= QUÉ HACER =
Extrae sin ningún cambio las líneas de las entradas que van desde la primera hasta la que contiene "millones de trabajo argentino para que los", ambas incluidas. Empieza por la primera línea y detente después de esa.
============================================================
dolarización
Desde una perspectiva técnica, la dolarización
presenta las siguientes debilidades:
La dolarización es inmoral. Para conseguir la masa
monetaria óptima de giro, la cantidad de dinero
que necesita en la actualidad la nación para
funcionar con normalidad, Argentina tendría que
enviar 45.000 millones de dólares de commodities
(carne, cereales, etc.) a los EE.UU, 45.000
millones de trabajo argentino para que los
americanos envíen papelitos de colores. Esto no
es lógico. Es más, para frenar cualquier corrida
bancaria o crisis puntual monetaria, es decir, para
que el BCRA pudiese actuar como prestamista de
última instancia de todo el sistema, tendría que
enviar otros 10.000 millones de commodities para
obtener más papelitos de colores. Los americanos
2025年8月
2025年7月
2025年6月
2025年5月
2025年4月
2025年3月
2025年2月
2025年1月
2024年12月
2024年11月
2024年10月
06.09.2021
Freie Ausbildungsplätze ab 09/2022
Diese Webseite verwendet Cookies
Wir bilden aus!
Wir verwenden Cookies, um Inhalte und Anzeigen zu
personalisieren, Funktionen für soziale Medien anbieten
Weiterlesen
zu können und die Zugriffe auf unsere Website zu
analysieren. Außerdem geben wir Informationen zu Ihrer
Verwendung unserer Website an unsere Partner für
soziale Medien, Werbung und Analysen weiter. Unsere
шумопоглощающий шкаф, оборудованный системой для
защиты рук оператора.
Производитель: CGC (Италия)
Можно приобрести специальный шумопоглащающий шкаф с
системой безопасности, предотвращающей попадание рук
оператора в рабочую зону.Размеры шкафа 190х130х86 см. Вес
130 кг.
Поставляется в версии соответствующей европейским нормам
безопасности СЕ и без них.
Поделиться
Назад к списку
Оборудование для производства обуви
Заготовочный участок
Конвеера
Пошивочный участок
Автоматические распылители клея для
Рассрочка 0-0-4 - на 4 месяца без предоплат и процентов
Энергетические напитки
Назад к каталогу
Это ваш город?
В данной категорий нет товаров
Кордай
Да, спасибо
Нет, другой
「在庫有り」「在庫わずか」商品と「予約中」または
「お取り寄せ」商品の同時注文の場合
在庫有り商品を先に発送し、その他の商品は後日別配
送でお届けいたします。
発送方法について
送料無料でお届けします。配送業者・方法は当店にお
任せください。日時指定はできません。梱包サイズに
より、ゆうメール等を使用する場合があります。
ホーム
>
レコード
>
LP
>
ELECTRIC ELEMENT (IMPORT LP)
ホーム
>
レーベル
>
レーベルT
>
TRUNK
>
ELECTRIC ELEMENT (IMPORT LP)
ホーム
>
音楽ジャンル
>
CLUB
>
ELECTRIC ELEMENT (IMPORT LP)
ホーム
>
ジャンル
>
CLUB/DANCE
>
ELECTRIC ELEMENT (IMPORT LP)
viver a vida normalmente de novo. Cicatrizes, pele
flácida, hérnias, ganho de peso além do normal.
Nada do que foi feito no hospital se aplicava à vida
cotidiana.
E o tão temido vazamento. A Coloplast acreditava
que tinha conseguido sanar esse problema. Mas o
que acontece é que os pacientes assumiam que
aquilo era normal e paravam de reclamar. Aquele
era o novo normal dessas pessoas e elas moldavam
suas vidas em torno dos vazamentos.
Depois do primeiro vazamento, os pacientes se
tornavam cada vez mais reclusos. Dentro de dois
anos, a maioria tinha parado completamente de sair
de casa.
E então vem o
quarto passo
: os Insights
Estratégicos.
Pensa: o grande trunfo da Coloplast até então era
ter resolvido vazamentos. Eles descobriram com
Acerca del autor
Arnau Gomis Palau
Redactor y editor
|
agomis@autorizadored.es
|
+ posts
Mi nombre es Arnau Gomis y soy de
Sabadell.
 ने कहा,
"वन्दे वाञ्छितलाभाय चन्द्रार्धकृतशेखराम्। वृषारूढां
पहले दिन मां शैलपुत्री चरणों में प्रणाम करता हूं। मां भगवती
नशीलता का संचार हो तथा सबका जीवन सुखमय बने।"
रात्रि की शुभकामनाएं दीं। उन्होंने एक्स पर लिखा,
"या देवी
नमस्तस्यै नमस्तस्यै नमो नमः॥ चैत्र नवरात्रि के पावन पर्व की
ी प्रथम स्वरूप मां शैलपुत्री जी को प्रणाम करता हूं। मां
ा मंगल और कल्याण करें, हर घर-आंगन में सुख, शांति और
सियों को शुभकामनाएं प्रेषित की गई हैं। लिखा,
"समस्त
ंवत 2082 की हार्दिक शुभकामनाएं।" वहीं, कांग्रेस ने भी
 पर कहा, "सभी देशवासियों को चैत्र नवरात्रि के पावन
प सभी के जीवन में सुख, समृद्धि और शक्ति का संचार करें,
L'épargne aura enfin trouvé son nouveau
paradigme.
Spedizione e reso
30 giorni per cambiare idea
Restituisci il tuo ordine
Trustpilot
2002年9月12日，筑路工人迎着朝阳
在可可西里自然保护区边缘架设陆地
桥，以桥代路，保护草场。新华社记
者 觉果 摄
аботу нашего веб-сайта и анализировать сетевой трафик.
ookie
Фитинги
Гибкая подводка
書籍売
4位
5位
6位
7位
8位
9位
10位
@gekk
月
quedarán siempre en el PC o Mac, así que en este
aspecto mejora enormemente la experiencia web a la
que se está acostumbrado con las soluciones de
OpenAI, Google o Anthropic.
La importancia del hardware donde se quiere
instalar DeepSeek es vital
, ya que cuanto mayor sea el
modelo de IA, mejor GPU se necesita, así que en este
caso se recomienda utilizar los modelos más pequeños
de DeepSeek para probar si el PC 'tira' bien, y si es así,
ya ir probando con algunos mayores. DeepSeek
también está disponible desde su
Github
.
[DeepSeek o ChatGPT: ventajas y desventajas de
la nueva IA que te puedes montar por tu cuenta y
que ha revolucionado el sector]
============================================================
= TU RESPUESTA =
dolarización
Desde una perspectiva técnica, la dolarización
presenta las siguientes debilidades:
La dolarización es inmoral. Para conseguir la masa
monetaria óptima de giro, la cantidad de dinero
que necesita en la actualidad la nación para
funcionar con normalidad, Argentina tendría que
enviar 45.000 millones de dólares de commodities
(carne, cereales, etc.) a los EE.UU, 45.000
millones de trabajo argentino para que los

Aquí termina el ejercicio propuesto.